Among the captives was the wife of an army captain who was captured on October 12. According to Zaw Htet, the resistance forces had attempted to get her to convince her husband to join the anti-regime Civil Disobedience Movement (CDM).

“We didn’t lay a finger on her, but we asked her to call her husband directly and tell him that they would be sent to a safe place if he joined the CDM,” he said.

However, the two sides failed to reach an agreement because the captain said he would only defect if his wife was released in Monywa, he added.

In its statement, the junta also referred to its attacks last week on the villages of Yin Paung Taing and Shwe Hlan in Yinmabin Township, which it said were carried out to rescue the captain’s wife.

The charred remains of 10 people were found in Shwe Hlan last Friday, a day after the village was raided.

According to Zaw Htet, Tuesday’s raid targeted an office that was used by resistance forces to examine criminal cases, as part of the NUG’s ongoing effort to establish an independent judiciary in areas under resistance control.

Around 80 troops were involved in the raid on Hpalanpin and the neighbouring village of Thae Pyin Kyel, said Zaw Htet. Both villages are currently occupied by the regime forces, he added.

Residents of Hpalanpin, a village of around 200 households, said that it had been largely destroyed by fires set by the occupying junta forces. Details were not available at the time of reporting.

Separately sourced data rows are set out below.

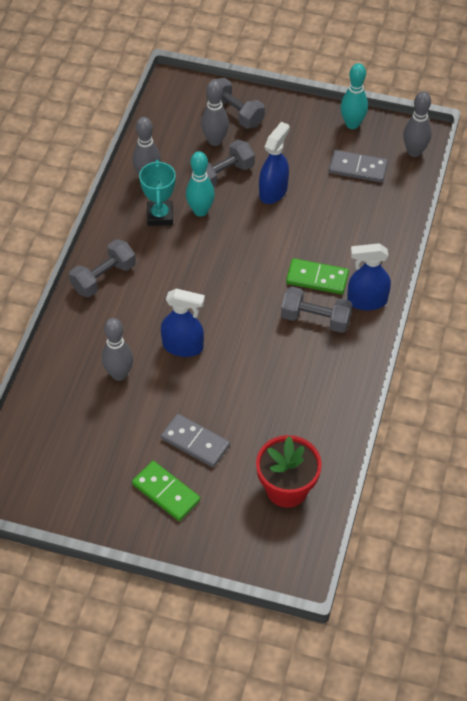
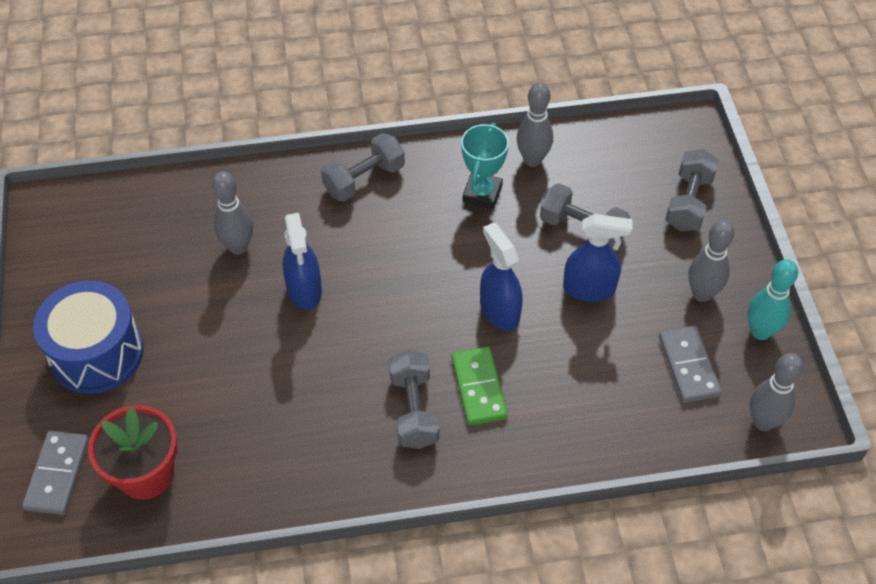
camera: 65 degrees right, 0 degrees up
(104, 277) = (364, 179): grey dumbbell -> grey dumbbell turned 60 degrees counterclockwise
(160, 216) = (482, 193): turquoise trophy -> turquoise trophy turned 45 degrees counterclockwise
(166, 492) = (97, 353): green domino -> blue drum
(195, 442) = (176, 354): grey domino -> grey domino (58, 474)
(200, 211) = (513, 228): turquoise bowling pin -> none
(215, 141) = (630, 200): grey bowling pin -> grey bowling pin (702, 294)
(366, 301) = (473, 457): blue spray bottle -> blue spray bottle (499, 311)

Myanmar’s military has relied heavily on airstrikes to carry out attacks in areas that it has been unable to bring under its control since seizing power in a coup last year.

On Sunday, the junta killed at least 50 people when it used jets to bomb a music festival in Kachin State’s Hpakant Township held to mark the founding of the Kachin Independence Organization, a group that has strongly supported resistance forces opposed to the coup.

“The NUG needs to come up with a plan to defend against the junta’s airstrikes, or else the enemy is just going to keep on using this tactic,” said Naga, the leader of an anti-regime group called the Myanmar Royal Dragon Army.